The project takes the form of a 2m wind turbine with environmental sensors, weatherproof computer and 4G uplink, HARVEST ‘feeds’ from two primary symptoms of our changing climate: wind gusts and storms. It does this by transforming wind energy into the electricity required to meet the demanding task of mining cryptocurrency (here Zcash), a decentralised process where computers are financially rewarded for their work maintaining and verifying a public transaction ledger known as the blockchain. Rather than making money for the artist, the rewards are paid out as donations to non-profit climate change research organisations such that they can better study this planetary-scale challenge.

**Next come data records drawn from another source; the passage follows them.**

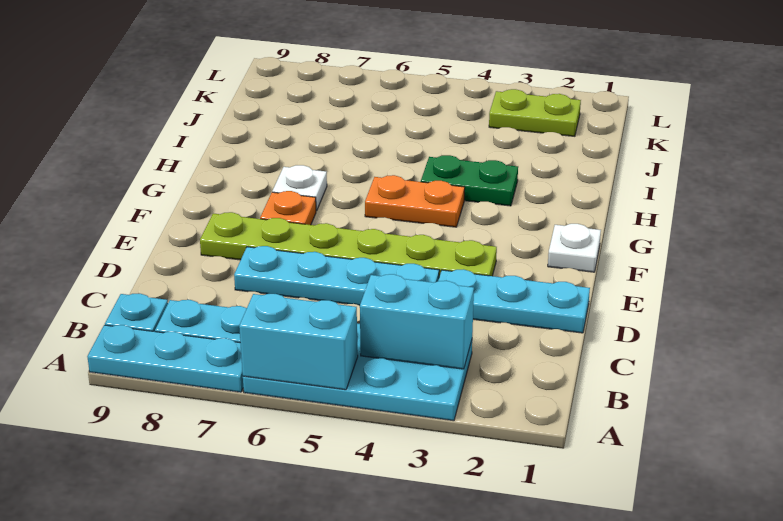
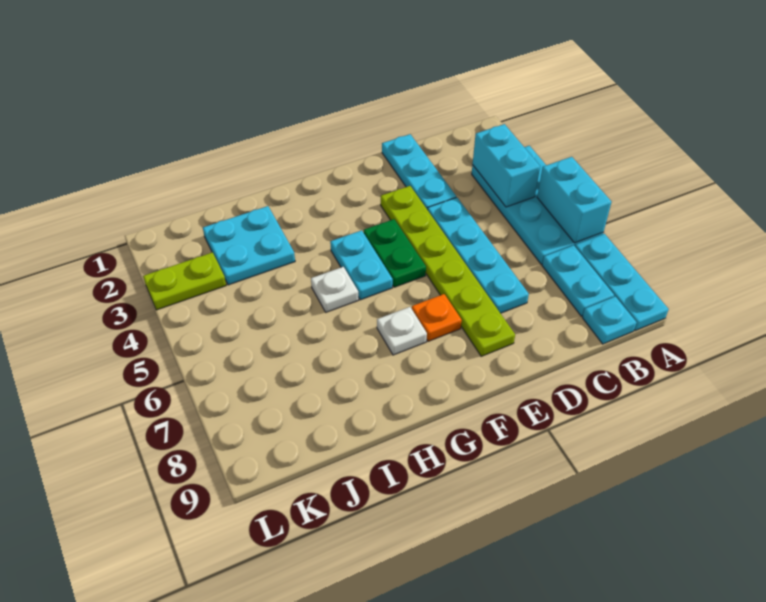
white plate F1 level 1 -> white plate H5 level 1
orange plate G4:G5 level 1 -> cyan plate G4:G5 level 1
green plate H3:H4 level 1 -> green plate F4:F5 level 1
none -> cyan plate I2:J3 level 1
lime plate K2:K3 level 1 -> lime plate K3:L3 level 1

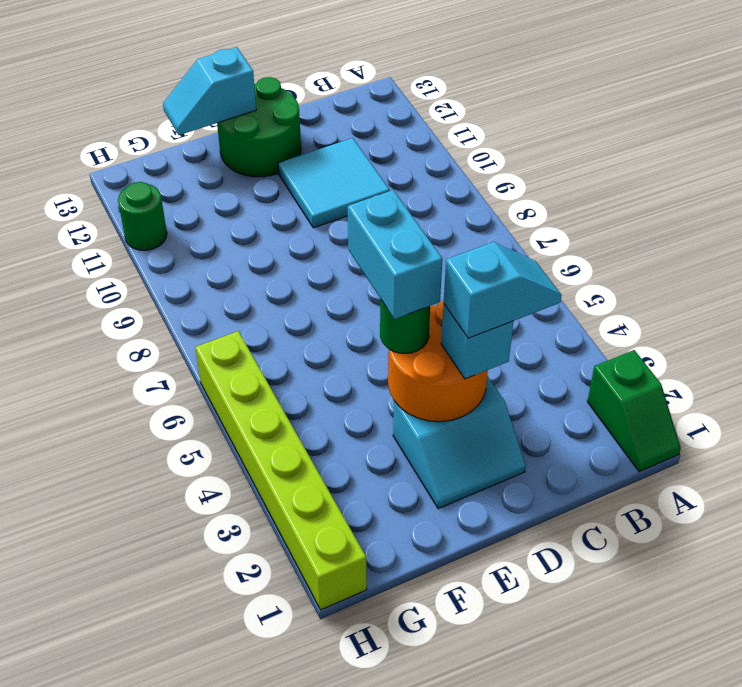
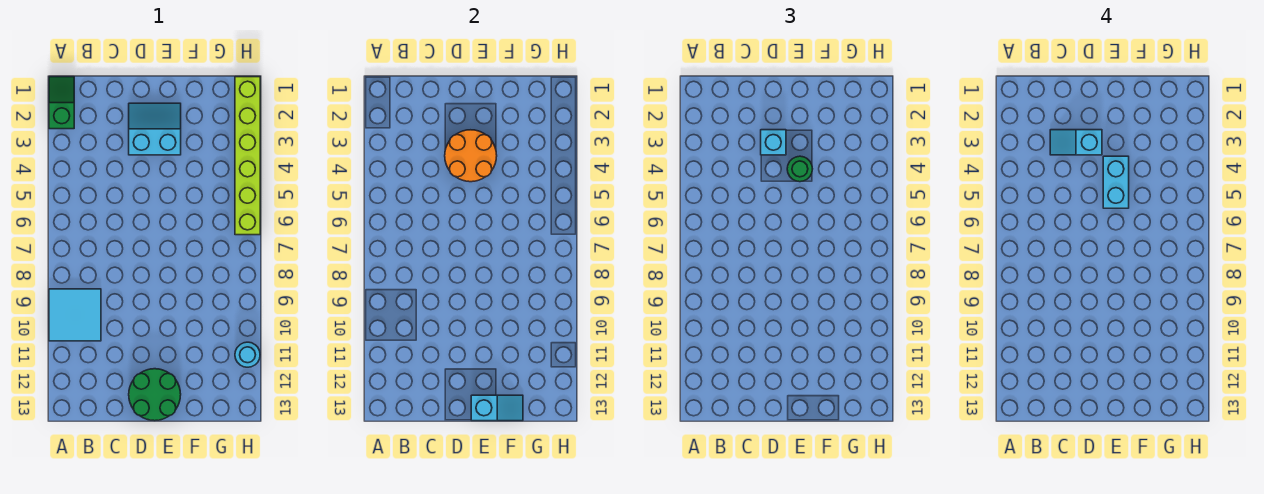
cyan tile C10:D11 level 1 -> cyan tile A9:B10 level 1
green round brick H11 level 1 -> cyan round brick H11 level 1

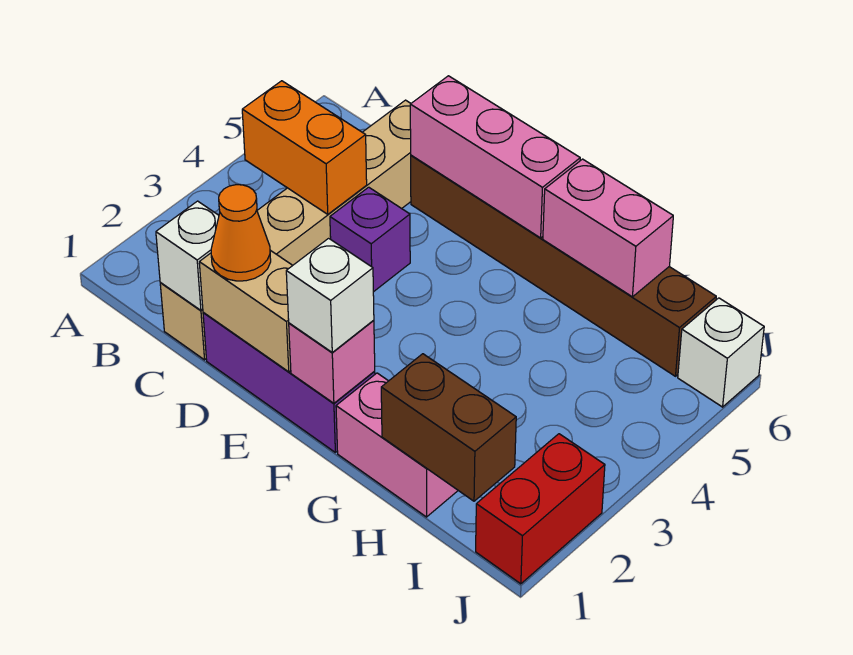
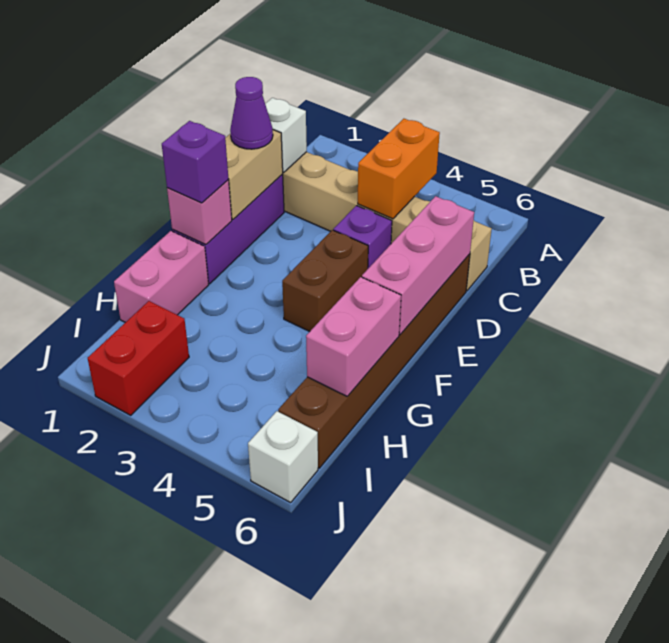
orange cone D1 level 3 -> purple cone D1 level 3
white brick F1 level 3 -> purple brick F1 level 3
brown brick H1:I1 level 2 -> brown brick E4:F4 level 1
red brick J1:J2 level 1 -> red brick I2:J2 level 1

The installation uses a 700W 24V horizontal axis wind turbine with 2x 12V 150Ah batteries connected in series. The hardware also includes Mini-ITX mainboard with Intel i3 CPU (Sockel 1151) and NVIDIA GTX 1080 ti GPU with 250Gb SSD / 4G USB dongle/’surfstick’ and Arduino, 4Gb DDR 4 RAM. Software is running on Ubuntu 16.04 LTS with shell scripts, EWBF miner – mining on nanopool.
Julian envisages hundreds of such HARVEST nodes could be deployed in the windiest parts of the world, together generating large sums of supplementary funding for climate-change NGOs in a time where climate science itself is under siege from the fossil-fuelled interests of governments and corporations.
↑ Photos of the exhibition setup by Alexandra Magnusson
The exhibition also includes a live feed directly from the miner, conveying data relevant to the mining process. This data was visualised by Christopher Pietsch and can be seen in the two projections in the exhibition. Chris has kindly provided a public version of his work on this project here. Exhibition opened on the 14th of September, 2017 and is running for two months in the museum.